** BEGIN **

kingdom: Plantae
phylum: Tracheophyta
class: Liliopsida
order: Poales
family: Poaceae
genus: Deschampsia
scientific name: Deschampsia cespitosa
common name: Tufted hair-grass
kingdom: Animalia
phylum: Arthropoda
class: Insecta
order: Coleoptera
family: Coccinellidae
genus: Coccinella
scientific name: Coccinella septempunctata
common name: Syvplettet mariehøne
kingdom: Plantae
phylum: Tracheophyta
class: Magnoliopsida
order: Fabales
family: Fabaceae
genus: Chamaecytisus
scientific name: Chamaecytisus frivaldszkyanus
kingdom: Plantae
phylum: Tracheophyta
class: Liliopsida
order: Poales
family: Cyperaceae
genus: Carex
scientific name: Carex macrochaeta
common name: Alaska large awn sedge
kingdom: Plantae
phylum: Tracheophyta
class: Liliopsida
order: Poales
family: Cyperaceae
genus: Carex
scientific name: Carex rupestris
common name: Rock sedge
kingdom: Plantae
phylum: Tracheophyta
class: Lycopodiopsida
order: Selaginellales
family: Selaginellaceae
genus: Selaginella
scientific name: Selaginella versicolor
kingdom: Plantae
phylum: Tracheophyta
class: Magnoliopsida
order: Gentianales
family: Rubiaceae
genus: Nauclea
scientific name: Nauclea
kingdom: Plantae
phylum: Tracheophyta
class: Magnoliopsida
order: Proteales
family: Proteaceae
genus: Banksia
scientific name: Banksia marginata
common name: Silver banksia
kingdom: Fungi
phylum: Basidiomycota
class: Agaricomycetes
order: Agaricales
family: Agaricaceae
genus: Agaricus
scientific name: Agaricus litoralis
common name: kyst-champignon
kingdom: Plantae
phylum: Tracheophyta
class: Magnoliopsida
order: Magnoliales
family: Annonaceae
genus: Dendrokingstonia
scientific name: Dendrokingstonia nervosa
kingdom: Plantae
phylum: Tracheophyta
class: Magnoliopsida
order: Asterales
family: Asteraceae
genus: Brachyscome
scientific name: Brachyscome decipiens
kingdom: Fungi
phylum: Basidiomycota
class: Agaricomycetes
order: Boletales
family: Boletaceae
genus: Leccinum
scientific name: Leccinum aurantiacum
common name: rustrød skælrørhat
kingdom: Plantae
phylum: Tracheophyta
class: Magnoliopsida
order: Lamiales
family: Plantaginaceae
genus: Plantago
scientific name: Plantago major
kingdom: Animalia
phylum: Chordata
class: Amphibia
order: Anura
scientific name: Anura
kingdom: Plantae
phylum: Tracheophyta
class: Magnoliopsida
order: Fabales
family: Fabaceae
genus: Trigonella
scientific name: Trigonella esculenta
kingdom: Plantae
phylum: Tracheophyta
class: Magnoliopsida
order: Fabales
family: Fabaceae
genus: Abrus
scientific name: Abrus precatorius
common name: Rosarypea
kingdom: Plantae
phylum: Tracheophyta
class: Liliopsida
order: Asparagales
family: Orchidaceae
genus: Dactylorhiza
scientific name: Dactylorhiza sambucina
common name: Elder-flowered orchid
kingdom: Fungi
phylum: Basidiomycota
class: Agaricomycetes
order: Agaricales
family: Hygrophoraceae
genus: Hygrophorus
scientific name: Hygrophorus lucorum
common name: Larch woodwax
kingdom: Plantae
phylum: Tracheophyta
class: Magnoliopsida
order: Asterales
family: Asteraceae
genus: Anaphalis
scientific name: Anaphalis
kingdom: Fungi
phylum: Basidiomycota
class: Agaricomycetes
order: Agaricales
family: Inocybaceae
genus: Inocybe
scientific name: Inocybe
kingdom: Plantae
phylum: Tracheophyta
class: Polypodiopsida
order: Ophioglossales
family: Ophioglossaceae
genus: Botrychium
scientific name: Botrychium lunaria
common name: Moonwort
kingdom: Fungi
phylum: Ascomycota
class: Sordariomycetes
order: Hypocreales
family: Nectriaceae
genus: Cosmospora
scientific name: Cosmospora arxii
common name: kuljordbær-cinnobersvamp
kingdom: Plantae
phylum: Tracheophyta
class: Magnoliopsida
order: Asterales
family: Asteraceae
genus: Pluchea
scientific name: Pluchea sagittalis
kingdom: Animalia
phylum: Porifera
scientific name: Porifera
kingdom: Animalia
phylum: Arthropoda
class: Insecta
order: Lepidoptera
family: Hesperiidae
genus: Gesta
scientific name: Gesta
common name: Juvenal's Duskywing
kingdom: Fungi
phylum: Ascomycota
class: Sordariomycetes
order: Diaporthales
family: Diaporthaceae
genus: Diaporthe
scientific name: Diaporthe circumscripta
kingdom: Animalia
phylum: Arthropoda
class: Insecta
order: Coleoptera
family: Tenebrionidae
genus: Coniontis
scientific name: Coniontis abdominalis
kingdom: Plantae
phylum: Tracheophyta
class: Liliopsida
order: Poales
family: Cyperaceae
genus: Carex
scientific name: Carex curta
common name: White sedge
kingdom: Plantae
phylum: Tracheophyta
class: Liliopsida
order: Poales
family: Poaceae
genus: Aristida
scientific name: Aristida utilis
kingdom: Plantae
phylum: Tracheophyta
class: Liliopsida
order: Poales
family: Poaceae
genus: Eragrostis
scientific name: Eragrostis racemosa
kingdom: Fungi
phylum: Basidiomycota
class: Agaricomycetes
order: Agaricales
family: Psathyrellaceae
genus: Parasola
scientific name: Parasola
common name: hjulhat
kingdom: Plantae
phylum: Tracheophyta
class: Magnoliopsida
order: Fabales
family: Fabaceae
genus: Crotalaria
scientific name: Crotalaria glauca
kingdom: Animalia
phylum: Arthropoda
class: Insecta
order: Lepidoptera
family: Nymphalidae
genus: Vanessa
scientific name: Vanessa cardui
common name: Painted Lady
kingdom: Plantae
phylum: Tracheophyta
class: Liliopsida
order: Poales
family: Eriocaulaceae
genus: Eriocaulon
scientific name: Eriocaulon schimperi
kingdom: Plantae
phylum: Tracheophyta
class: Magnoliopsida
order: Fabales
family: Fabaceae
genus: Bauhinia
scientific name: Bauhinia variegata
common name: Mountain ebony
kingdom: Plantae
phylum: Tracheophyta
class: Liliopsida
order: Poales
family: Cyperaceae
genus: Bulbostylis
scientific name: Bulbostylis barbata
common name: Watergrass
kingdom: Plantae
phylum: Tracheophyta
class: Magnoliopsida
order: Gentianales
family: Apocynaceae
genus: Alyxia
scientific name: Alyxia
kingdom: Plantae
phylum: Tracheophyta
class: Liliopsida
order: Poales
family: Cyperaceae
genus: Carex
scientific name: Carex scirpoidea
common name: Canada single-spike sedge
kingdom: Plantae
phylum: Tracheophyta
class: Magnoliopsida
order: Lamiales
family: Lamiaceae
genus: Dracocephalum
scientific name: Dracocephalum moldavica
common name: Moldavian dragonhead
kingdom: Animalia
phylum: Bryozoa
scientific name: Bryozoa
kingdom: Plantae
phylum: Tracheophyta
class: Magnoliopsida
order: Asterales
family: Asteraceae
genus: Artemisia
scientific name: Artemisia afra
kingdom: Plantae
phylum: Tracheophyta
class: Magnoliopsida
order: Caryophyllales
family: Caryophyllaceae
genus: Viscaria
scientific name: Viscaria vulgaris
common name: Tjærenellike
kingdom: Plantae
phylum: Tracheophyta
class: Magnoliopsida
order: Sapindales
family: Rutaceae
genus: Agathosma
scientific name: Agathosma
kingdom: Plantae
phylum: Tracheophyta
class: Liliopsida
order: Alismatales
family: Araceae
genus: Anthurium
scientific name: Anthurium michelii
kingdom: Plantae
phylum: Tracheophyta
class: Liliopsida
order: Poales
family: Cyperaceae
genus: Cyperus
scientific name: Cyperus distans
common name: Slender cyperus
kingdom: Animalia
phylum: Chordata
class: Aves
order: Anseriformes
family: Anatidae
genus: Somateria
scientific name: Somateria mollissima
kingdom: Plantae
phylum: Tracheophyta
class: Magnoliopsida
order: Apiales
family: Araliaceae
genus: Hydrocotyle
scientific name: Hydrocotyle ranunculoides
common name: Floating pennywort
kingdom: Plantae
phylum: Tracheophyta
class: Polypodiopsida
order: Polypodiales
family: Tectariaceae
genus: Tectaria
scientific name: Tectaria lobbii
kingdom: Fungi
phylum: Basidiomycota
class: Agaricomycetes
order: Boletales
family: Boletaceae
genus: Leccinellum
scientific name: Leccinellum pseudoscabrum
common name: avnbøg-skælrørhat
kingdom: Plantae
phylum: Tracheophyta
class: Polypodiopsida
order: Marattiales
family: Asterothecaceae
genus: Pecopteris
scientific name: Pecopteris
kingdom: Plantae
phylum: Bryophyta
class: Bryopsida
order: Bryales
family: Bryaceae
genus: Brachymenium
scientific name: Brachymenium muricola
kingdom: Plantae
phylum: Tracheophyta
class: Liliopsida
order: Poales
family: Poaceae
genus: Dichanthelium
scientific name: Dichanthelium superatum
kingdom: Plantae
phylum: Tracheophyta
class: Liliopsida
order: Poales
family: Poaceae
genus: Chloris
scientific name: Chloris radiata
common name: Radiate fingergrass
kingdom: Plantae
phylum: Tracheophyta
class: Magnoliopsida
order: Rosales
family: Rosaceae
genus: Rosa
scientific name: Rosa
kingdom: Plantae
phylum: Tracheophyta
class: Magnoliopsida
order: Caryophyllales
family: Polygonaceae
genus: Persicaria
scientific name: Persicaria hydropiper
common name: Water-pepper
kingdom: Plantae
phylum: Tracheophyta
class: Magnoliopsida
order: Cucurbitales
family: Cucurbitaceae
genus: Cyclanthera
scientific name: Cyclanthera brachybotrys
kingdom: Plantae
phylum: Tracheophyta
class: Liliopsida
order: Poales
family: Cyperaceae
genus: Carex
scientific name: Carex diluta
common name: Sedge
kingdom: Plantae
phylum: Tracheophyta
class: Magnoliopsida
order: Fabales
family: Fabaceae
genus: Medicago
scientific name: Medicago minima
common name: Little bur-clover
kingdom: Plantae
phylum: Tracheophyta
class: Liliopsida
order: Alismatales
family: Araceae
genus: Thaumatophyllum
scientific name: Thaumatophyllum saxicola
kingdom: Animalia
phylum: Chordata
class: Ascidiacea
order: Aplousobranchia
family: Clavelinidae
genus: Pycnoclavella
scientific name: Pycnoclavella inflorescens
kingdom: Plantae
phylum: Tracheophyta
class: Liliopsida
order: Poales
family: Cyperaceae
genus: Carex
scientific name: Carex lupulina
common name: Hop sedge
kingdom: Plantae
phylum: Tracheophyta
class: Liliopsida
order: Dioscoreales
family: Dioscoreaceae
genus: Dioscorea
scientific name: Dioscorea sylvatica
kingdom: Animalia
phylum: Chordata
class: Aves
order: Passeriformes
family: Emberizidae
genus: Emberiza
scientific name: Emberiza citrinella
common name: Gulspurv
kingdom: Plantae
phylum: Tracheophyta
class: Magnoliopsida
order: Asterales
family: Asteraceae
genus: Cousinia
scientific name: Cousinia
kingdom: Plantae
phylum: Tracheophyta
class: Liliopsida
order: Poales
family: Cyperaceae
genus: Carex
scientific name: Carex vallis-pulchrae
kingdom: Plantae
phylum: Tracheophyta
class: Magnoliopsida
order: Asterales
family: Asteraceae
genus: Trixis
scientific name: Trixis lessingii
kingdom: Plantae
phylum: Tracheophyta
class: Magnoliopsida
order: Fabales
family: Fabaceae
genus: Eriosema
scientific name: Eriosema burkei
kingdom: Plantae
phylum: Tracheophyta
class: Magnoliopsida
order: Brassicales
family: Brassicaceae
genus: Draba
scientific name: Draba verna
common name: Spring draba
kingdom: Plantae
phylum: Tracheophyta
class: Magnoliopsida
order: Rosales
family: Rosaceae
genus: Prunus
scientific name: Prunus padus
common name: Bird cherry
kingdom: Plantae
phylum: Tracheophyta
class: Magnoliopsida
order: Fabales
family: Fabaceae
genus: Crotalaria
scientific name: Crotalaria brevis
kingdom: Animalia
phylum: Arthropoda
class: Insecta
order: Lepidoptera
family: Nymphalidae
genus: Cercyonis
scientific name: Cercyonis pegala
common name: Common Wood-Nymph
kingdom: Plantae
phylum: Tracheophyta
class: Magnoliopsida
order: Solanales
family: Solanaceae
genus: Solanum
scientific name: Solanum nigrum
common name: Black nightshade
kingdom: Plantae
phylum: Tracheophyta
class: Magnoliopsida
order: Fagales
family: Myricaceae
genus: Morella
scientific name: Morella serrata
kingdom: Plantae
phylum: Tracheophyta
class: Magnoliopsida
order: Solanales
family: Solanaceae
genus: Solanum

** END **

## Set problem
Convert the part of the material that opens with the line containing "family: Diaporthaceae" and closes with the line containing "scientific name: Eragrostis racemosa", both lines included, into a two-column CSV with the headers field and value. Give one row per line, put each entry in its own quoted field, and replace any line breaks with spaces.

## Answer to the task
field,value
"family:","Diaporthaceae"
"genus:","Diaporthe"
"scientific name:","Diaporthe circumscripta"
"kingdom:","Animalia"
"phylum:","Arthropoda"
"class:","Insecta"
"order:","Coleoptera"
"family:","Tenebrionidae"
"genus:","Coniontis"
"scientific name:","Coniontis abdominalis"
"kingdom:","Plantae"
"phylum:","Tracheophyta"
"class:","Liliopsida"
"order:","Poales"
"family:","Cyperaceae"
"genus:","Carex"
"scientific name:","Carex curta"
"common name:","White sedge"
"kingdom:","Plantae"
"phylum:","Tracheophyta"
"class:","Liliopsida"
"order:","Poales"
"family:","Poaceae"
"genus:","Aristida"
"scientific name:","Aristida utilis"
"kingdom:","Plantae"
"phylum:","Tracheophyta"
"class:","Liliopsida"
"order:","Poales"
"family:","Poaceae"
"genus:","Eragrostis"
"scientific name:","Eragrostis racemosa"